BEGIN Supplied material

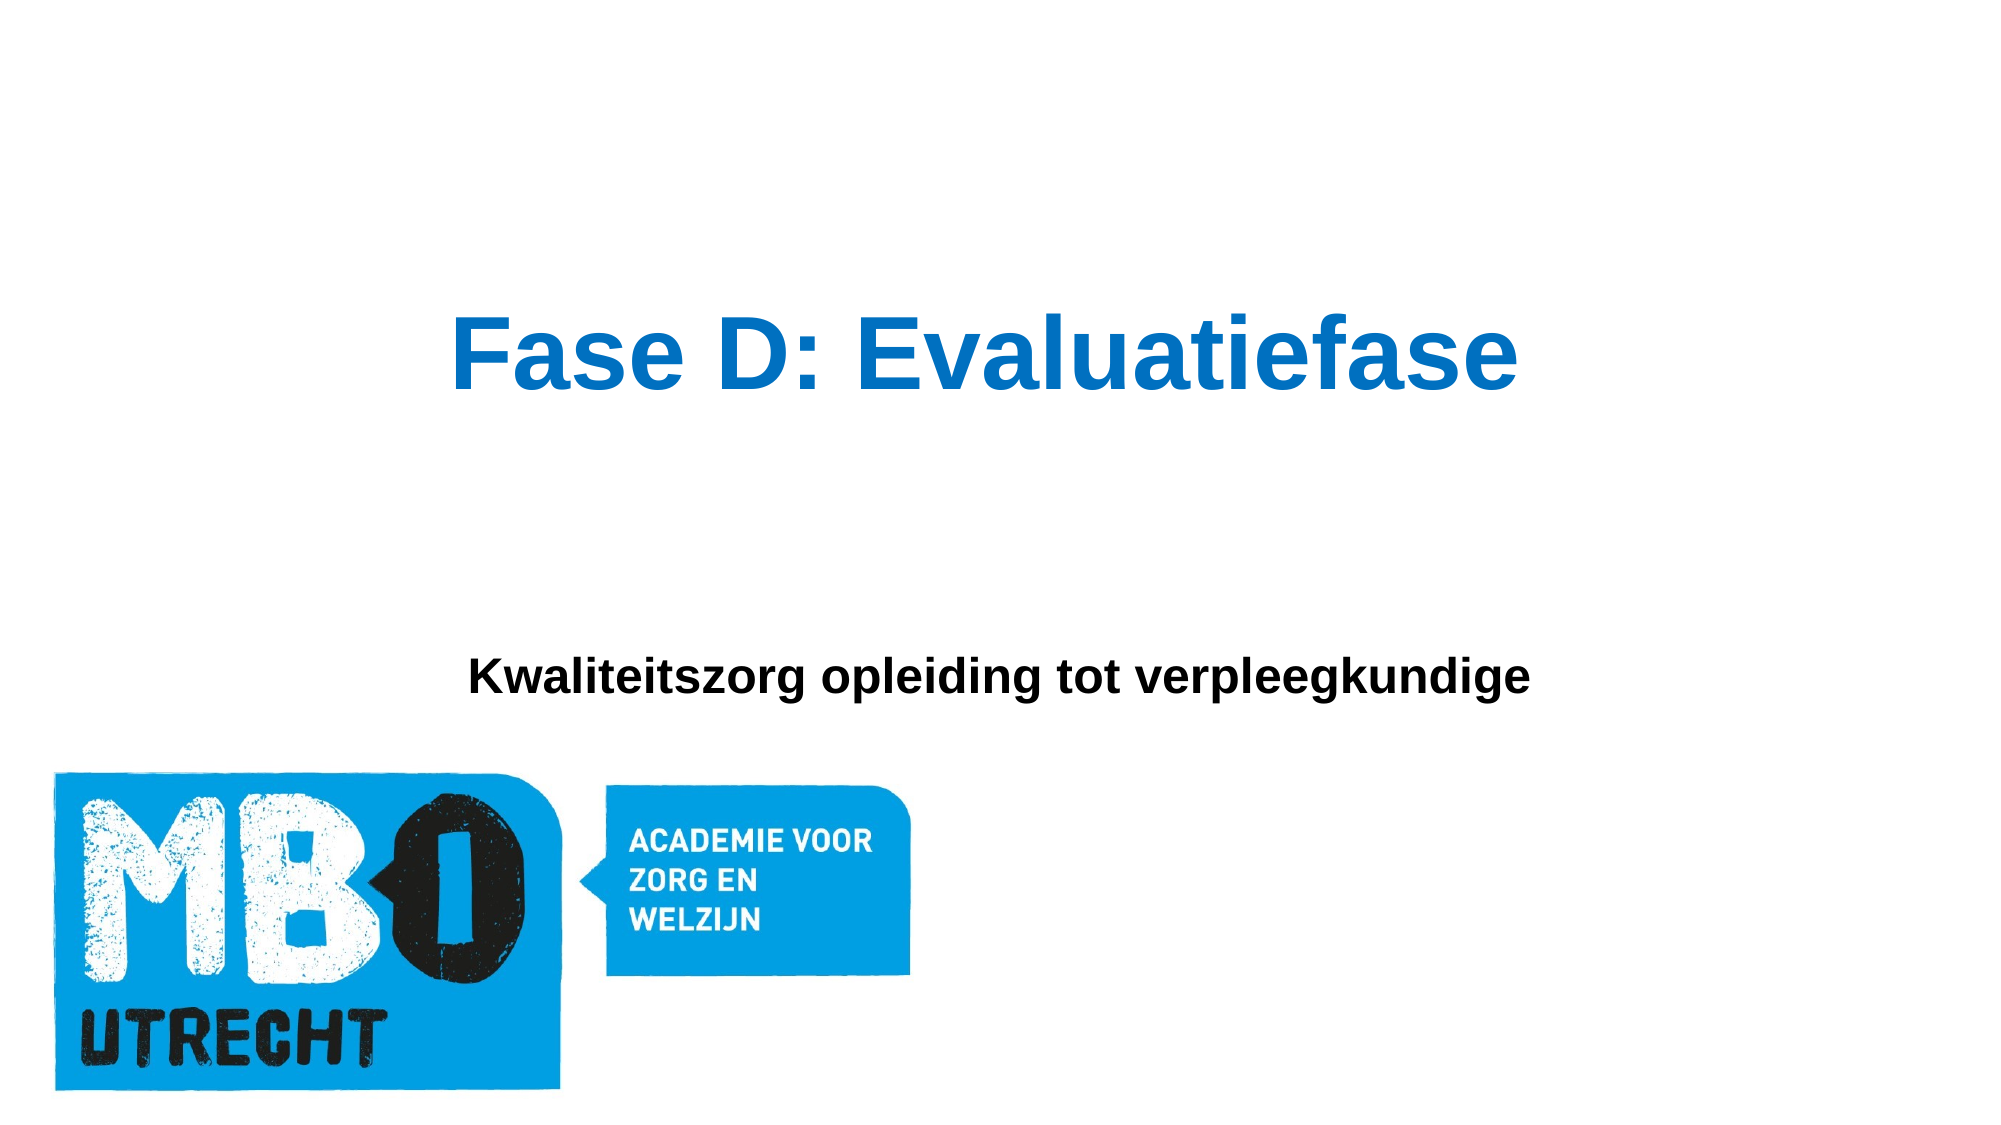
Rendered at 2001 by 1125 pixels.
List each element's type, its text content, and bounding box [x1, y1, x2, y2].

title Fase D: Evaluatiefase [249, 184, 1750, 420]
picture [16, 737, 948, 1125]
subtitle Kwaliteitszorg opleiding tot verpleegkundige [249, 562, 1750, 727]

END Supplied material

To-do item:
A word-for-word retyping of every record is required, without the pictures.

Result:
Rendered at 2001 by 1125 pixels.
List each element's type, its text content, and bounding box [x1, y1, x2, y2].

title Fase D: Evaluatiefase [249, 184, 1750, 420]
picture [16, 737, 948, 1125]
subtitle Kwaliteitszorg opleiding tot verpleegkundige [249, 562, 1750, 727]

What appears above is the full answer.